OK, how about a new gun law for Independence Day
The Fourth of July is coming, and if all goes well — crossing many fingers — before Congress leaves town to celebrate, the House and Senate will have passed the first substantial gun safety legislation in nearly 30 years.
Yeah, the last big reform was in 1994. People were watching the pilot episode of “Friends” on TV, Jeff Bezos was founding Amazon and American kids were hearing about a great new invention called Playstation.
Chris Murphy was in college, just turning 21.
“I bought my first beer legally,” he said in a phone interview Wednesday. Murphy is now a member of the Senate from Connecticut and the lead Democratic negotiator on gun safety legislation.
And there’s actually a real bill! Or at least a bipartisan agreement for what ought to be in a bill. Our job for today is to decide how we feel about it. Three choices:
A. Awful! They don’t even have a ban on the sale of assault weapons to 18-year-olds.
B. Not great! They keep putting all this power in the hands of the states when we all know how crazy some of the states are.
C. Hey, they’re actually doing something — stop the negativity! Otherwise, you’ll be the kind of perfectionist nobody wants to be standing next to while grilling holiday hamburgers.
Yeah, I think we ought to go with C.
“No bill I’ve ever been involved in has been perfect,” said John Feinblatt, president of Everytown For Gun Safety, who’s certainly been involved in his share. “But look at the big picture. You’ve got bipartisan support for a gun safety bill.”
Well, 10 Republican senators publicly signed on, which is exactly the number you need to get past the inevitable filibuster motion. That’s 20% of the party’s senators.
But once again, we need to think positive. Murphy told me that in 2012, when a young gunman with an assault rifle killed 20 small children and six staff members in his district’s Sandy Hook elementary school, only “one single Republican was willing to sit down and talk” about possible legislation — Sen. Pat Toomey of Pennsylvania.
Ten is better than one. The plan they’ve come up with would make it easier to disarm domestic abusers, provide a lot of new money for community mental health programs and school security, and expand the background checks on gun buyers younger than 21.
Even Mitch Mcconnell seems to be coming around. The Senate
Republican leader has always been pretty proud of his record on weapons legislation, which it’s fair to summarize as anti-gun safety. But now he’s given his blessing to some sort of reform. Perhaps he’s seen the public polls.
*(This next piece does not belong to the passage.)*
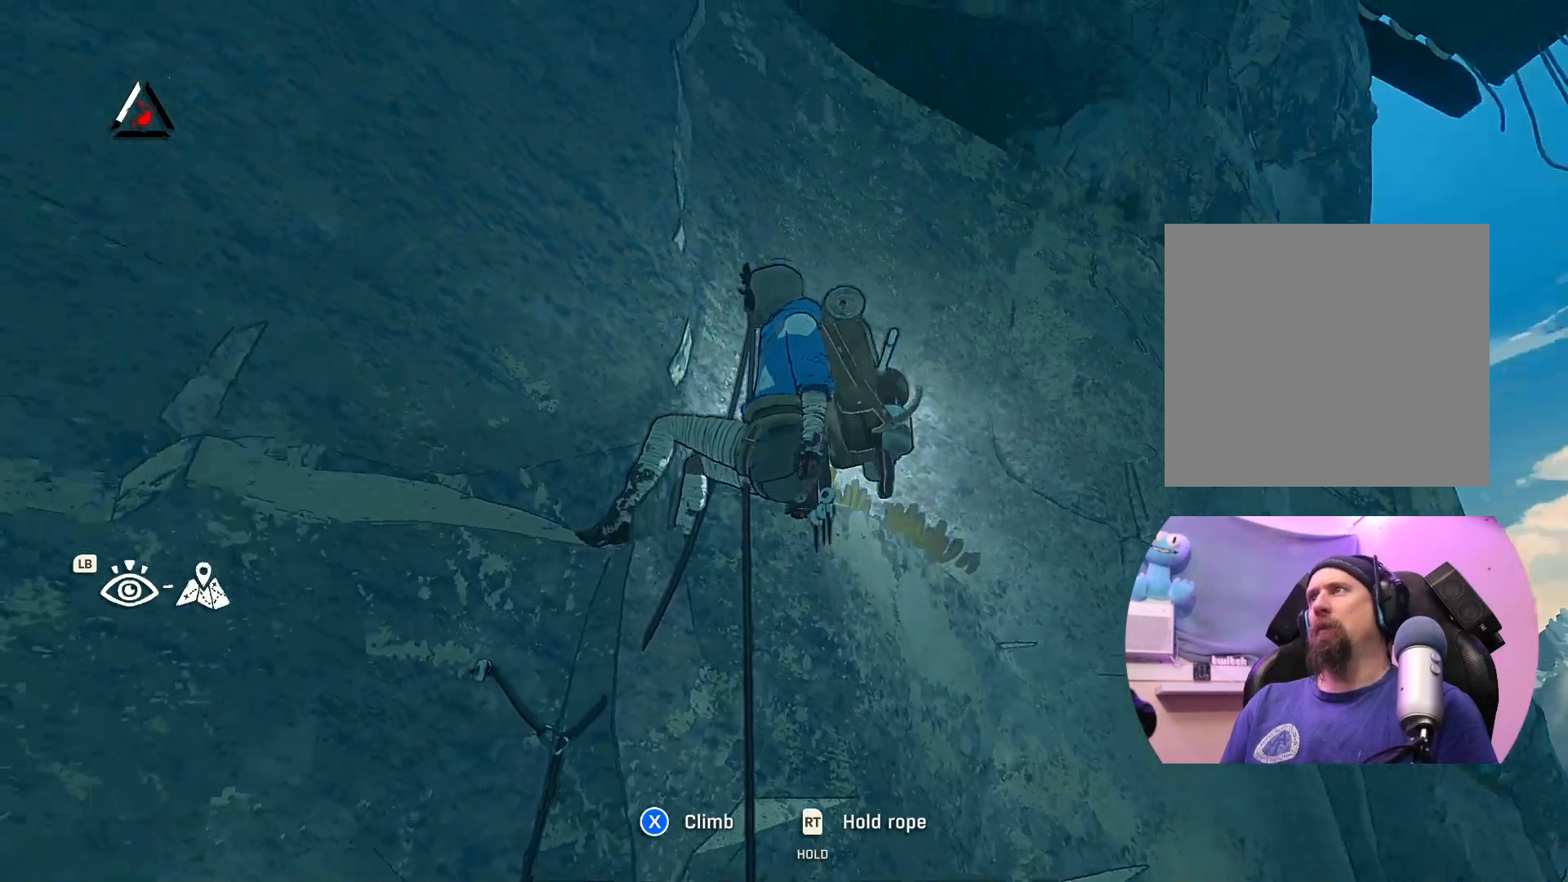
{"buttons": [], "left_stick": "center", "right_stick": "center", "events": [[133, "right_stick", "center"]]}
But about the gun bill. The first — and let’s face it, easiest — priority is to complain that Washington isn’t rising to the occasion. “It’s not enough,” said Illinois Gov. J.B. Pritzker, after he rather grudgingly acknowledged the new Senate agreement represented some success.
Right now our priority has to be rooting for the gun bill negotiators in Congress to get the job done before everybody goes home. “We’ve got to work through some pretty sticky wickets,” said Murphy.
There’s a lot of territory to cover before we get to anyplace sane on the gun front. To anyplace near where surveys tell us the American people would like to go. But it’d be nice if, on July 4, we could celebrate with more fireworks and less gunfire.